- [Work request]: Where the records below show a line containing "44: (697, 514)", start copying; end with the line containing "87: (640, 518)", and copy it too.
======
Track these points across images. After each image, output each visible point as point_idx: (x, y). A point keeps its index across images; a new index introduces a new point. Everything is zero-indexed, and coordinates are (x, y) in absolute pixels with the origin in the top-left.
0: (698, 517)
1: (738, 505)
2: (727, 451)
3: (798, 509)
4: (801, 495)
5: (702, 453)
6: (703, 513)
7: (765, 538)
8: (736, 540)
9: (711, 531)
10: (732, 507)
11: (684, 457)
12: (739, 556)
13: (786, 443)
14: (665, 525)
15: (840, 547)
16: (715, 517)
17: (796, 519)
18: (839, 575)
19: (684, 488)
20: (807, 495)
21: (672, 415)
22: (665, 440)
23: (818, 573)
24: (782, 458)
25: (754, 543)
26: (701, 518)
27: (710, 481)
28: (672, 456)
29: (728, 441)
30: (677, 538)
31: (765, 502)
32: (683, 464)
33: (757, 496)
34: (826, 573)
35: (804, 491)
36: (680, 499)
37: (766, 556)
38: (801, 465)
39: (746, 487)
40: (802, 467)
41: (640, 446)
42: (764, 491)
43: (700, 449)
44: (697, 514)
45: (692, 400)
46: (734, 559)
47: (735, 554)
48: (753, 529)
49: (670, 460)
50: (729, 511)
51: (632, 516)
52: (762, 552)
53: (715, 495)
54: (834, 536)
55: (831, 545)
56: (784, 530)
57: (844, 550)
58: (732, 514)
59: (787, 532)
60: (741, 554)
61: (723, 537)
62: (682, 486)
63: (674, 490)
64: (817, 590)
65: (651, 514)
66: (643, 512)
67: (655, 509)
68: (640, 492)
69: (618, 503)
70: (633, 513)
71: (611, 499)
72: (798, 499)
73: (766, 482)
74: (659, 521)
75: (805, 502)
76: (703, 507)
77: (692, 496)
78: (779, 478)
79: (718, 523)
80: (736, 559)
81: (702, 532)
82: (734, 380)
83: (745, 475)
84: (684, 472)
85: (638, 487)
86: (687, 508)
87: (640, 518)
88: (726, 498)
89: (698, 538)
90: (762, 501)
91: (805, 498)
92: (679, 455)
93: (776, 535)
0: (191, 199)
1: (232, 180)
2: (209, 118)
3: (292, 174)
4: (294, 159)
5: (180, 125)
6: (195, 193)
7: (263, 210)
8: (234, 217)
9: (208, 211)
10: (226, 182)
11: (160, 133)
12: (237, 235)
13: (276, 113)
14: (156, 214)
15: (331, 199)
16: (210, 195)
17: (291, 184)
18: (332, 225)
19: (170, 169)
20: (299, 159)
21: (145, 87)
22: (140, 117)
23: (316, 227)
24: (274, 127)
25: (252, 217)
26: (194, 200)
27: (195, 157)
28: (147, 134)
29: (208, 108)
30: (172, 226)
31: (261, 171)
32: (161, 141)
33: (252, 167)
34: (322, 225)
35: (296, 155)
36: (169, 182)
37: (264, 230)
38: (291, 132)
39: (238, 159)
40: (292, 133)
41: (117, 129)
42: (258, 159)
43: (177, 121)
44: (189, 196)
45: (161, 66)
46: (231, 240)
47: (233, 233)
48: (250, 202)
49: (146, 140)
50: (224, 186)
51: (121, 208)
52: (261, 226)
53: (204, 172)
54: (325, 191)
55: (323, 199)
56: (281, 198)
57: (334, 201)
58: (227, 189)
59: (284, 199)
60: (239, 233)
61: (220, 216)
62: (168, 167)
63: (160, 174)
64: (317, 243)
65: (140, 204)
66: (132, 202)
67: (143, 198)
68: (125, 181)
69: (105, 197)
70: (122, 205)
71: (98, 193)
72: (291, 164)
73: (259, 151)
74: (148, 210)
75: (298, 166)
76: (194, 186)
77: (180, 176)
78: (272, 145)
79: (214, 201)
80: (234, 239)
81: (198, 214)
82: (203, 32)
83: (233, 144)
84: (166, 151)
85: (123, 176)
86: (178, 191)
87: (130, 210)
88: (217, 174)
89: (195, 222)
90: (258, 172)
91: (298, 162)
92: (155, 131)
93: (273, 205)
======
- [Task response]:
44: (697, 514)
45: (692, 400)
46: (734, 559)
47: (735, 554)
48: (753, 529)
49: (670, 460)
50: (729, 511)
51: (632, 516)
52: (762, 552)
53: (715, 495)
54: (834, 536)
55: (831, 545)
56: (784, 530)
57: (844, 550)
58: (732, 514)
59: (787, 532)
60: (741, 554)
61: (723, 537)
62: (682, 486)
63: (674, 490)
64: (817, 590)
65: (651, 514)
66: (643, 512)
67: (655, 509)
68: (640, 492)
69: (618, 503)
70: (633, 513)
71: (611, 499)
72: (798, 499)
73: (766, 482)
74: (659, 521)
75: (805, 502)
76: (703, 507)
77: (692, 496)
78: (779, 478)
79: (718, 523)
80: (736, 559)
81: (702, 532)
82: (734, 380)
83: (745, 475)
84: (684, 472)
85: (638, 487)
86: (687, 508)
87: (640, 518)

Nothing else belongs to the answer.